Dato atto che il Collegio ha disposto la motivazione semplificata.
Fatto
RILEVATO
che:
C.L. e Ca.An. hanno richiesto la revocazione della sentenza n. 947/2017 di questa Corte, con cui è stato rigettato il ricorso per cassazione proposto dagli odierni ricorrenti avverso la sentenza della Corte di Appello di Bologna del 16.9.2013 che aveva confermato quella di primo grado, con cui era stata disattesa la domanda di condanna della O.G. e C. s.r.l. al risarcimento dei danni richiesti dai coniugi C.- Ca. e da M.R. per essere stati fraudolentemente indotti ad aderire ad un piano di fabbricazione che aveva comportato la perdita di attitudine edificatoria di terreni di loro proprietà;
illustrata la pregressa vicenda processuale e dato conto dei motivi proposti a sostegno del ricorso per cassazione e delle motivazioni rese da questa Corte a fondamento della pronuncia di rigetto, i ricorrenti hanno richiesto la revocazione ex art. 395 c.p.c., comma 1, n. 4 indicando alcune “emergenze endoprocessuali” -numerate con le lettere da a) a i)- che sarebbero “rimaste inavvertite dalla S.C. nell’esame dei motivi di cassazione” e che, ove fossero state valutate, avrebbero determinato un diverso esito del giudizio;
gli intimati non hanno svolto attività difensiva.
Diritto
CONSIDERATO
che:
il ricorso non individua fatti decisivi che sarebbero stati erroneamente percepiti dalla Corte, ma si risolve nella complessiva contestazione circa il mancato apprezzamento di fatti e circostanze che, con la sentenza impugnata, la Corte ha dichiarato di non poter valutare, in quanto comportanti apprezzamenti di merito in sede di legittimità;
il ricorso risulta pertanto inammissibile, poichè mira a sollecitare ulteriormente una “rivisitazione” dei fatti a prescindere da errori percettivi compiuti dalla Corte, ponendosi pertanto al di fuori del paradigma del rimedio revocatorio, che presuppone un errore di percezione o una “svista” che abbia indotto il giudice a supporre l’esistenza o l’inesistenza di un fatto decisivo che risulti invece incontestabilmente escluso o accertato alla stregua degli atti di causa;
in difetto di attività difensiva degli intimati, non deve provvedersi sulle spese di lite;
sussistono le condizioni per l’applicazione del D.P.R. 30 maggio 2002, n. 115, art. 13, comma 1 quater.
PQM
La Corte dichiara l’inammissibilità del ricorso.

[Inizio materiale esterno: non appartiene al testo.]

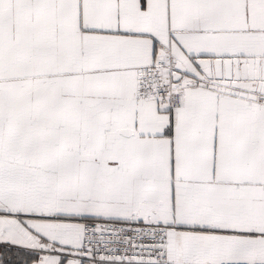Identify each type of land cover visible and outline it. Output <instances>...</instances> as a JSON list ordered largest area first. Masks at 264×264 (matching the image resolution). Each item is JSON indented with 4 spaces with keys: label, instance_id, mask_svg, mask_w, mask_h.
Segmentation results:
<instances>
[{
    "label": "snow or ice",
    "instance_id": "obj_1",
    "mask_svg": "<svg viewBox=\"0 0 264 264\" xmlns=\"http://www.w3.org/2000/svg\"><path fill=\"white\" fill-rule=\"evenodd\" d=\"M0 264H264V0H0Z\"/></svg>",
    "mask_w": 264,
    "mask_h": 264
}]
</instances>
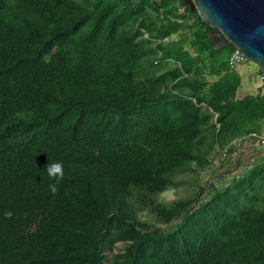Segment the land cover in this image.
<instances>
[{
	"label": "trees",
	"instance_id": "trees-1",
	"mask_svg": "<svg viewBox=\"0 0 264 264\" xmlns=\"http://www.w3.org/2000/svg\"><path fill=\"white\" fill-rule=\"evenodd\" d=\"M214 32L183 0H0V264H264V156L149 198L264 128Z\"/></svg>",
	"mask_w": 264,
	"mask_h": 264
},
{
	"label": "water",
	"instance_id": "water-1",
	"mask_svg": "<svg viewBox=\"0 0 264 264\" xmlns=\"http://www.w3.org/2000/svg\"><path fill=\"white\" fill-rule=\"evenodd\" d=\"M217 31L218 46L238 48L264 73V0H183Z\"/></svg>",
	"mask_w": 264,
	"mask_h": 264
},
{
	"label": "rangeland",
	"instance_id": "rangeland-1",
	"mask_svg": "<svg viewBox=\"0 0 264 264\" xmlns=\"http://www.w3.org/2000/svg\"><path fill=\"white\" fill-rule=\"evenodd\" d=\"M185 31V32H184ZM184 34H188L186 30H184ZM253 68H258L253 62L247 60L245 63L239 65L236 70L240 71L242 76L245 77V72L250 71L252 76H248L247 80L243 85L242 88L239 90L242 93H258L264 83L261 81L260 76L256 73H252ZM263 88L260 90V93H263ZM212 164L206 167L204 170L200 171L198 174L195 172L187 171L182 175H178V179L181 180V183L175 187H169L165 191H162L156 195H150V201L152 204L157 202H166L169 203L173 200L185 197H193L197 195L198 197L203 196L207 189L209 183H214L217 187L222 185H227L231 178L237 176L238 174H242L246 169L245 168H238V171L235 173H231L233 169H230V166L223 167L219 163L218 154H213ZM230 171V173H229ZM228 173V174H227ZM223 175L222 180H218V177ZM199 186L205 188L204 191L199 190ZM145 217L150 218L151 215L149 212H144ZM175 221H172L170 224H173ZM164 228L167 227L166 225L163 226ZM124 248V243H117L116 248L110 252L105 251L108 257L111 256V253H115L121 251Z\"/></svg>",
	"mask_w": 264,
	"mask_h": 264
},
{
	"label": "built area",
	"instance_id": "built-area-1",
	"mask_svg": "<svg viewBox=\"0 0 264 264\" xmlns=\"http://www.w3.org/2000/svg\"><path fill=\"white\" fill-rule=\"evenodd\" d=\"M179 11L183 12L184 7H180ZM246 61L247 58L241 54V51L238 48H233L228 58L229 66L236 68ZM260 79L264 81L263 72H261ZM216 152L218 153L219 163L223 167L230 166V169H233L231 173L237 172L238 168L247 170L258 163L259 159L264 156V128L234 137L223 147L217 148Z\"/></svg>",
	"mask_w": 264,
	"mask_h": 264
},
{
	"label": "clouds",
	"instance_id": "clouds-1",
	"mask_svg": "<svg viewBox=\"0 0 264 264\" xmlns=\"http://www.w3.org/2000/svg\"><path fill=\"white\" fill-rule=\"evenodd\" d=\"M46 171L50 179L55 182L49 185V189L53 195L58 192V184L64 177L63 165L59 162L49 163L46 167Z\"/></svg>",
	"mask_w": 264,
	"mask_h": 264
},
{
	"label": "crops",
	"instance_id": "crops-1",
	"mask_svg": "<svg viewBox=\"0 0 264 264\" xmlns=\"http://www.w3.org/2000/svg\"><path fill=\"white\" fill-rule=\"evenodd\" d=\"M169 62L168 63H163L160 67H162V68H160L161 70L162 69H166L167 67H169ZM238 67V66H237ZM236 67V68H237ZM236 68H235V70H236ZM237 71V70H236ZM238 72V74L241 76V85H240V89L242 88V91H243V85H244V83H245V80H247V78H249L248 76H252V74L250 73V71H247V72H245V77H243L242 76V74H241V72L240 71H237ZM261 72L262 71H260V69L259 68H253L252 69V73H256V74H258L259 76L261 75ZM262 81V80H261ZM263 82V81H262ZM263 88V90H264V85L261 87V89ZM240 89H238V92H237V96L239 97V98H241V97H243L244 95H247V94H256V93H242V91L240 92L239 90ZM260 89V90H261ZM262 94H264V92L262 93Z\"/></svg>",
	"mask_w": 264,
	"mask_h": 264
},
{
	"label": "flooded vegetation",
	"instance_id": "flooded-vegetation-1",
	"mask_svg": "<svg viewBox=\"0 0 264 264\" xmlns=\"http://www.w3.org/2000/svg\"><path fill=\"white\" fill-rule=\"evenodd\" d=\"M214 34H217V31H215ZM217 43H218V41H215L216 46H218ZM229 46H231V45H229Z\"/></svg>",
	"mask_w": 264,
	"mask_h": 264
}]
</instances>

Ai sensi del D.P.R. 30 maggio 2002, n. 115, art. 13, comma 1 quater, dà atto della sussistenza dei presupposti per il versamento, da parte dei ricorrenti, dell’ulteriore importo a titolo di contributo unificato pari a quello dovuto per il ricorso, a norma dello stesso art. 13, comma 1 bis.
Motivazione semplificata.
Così deciso in Roma, il 8 maggio 2018.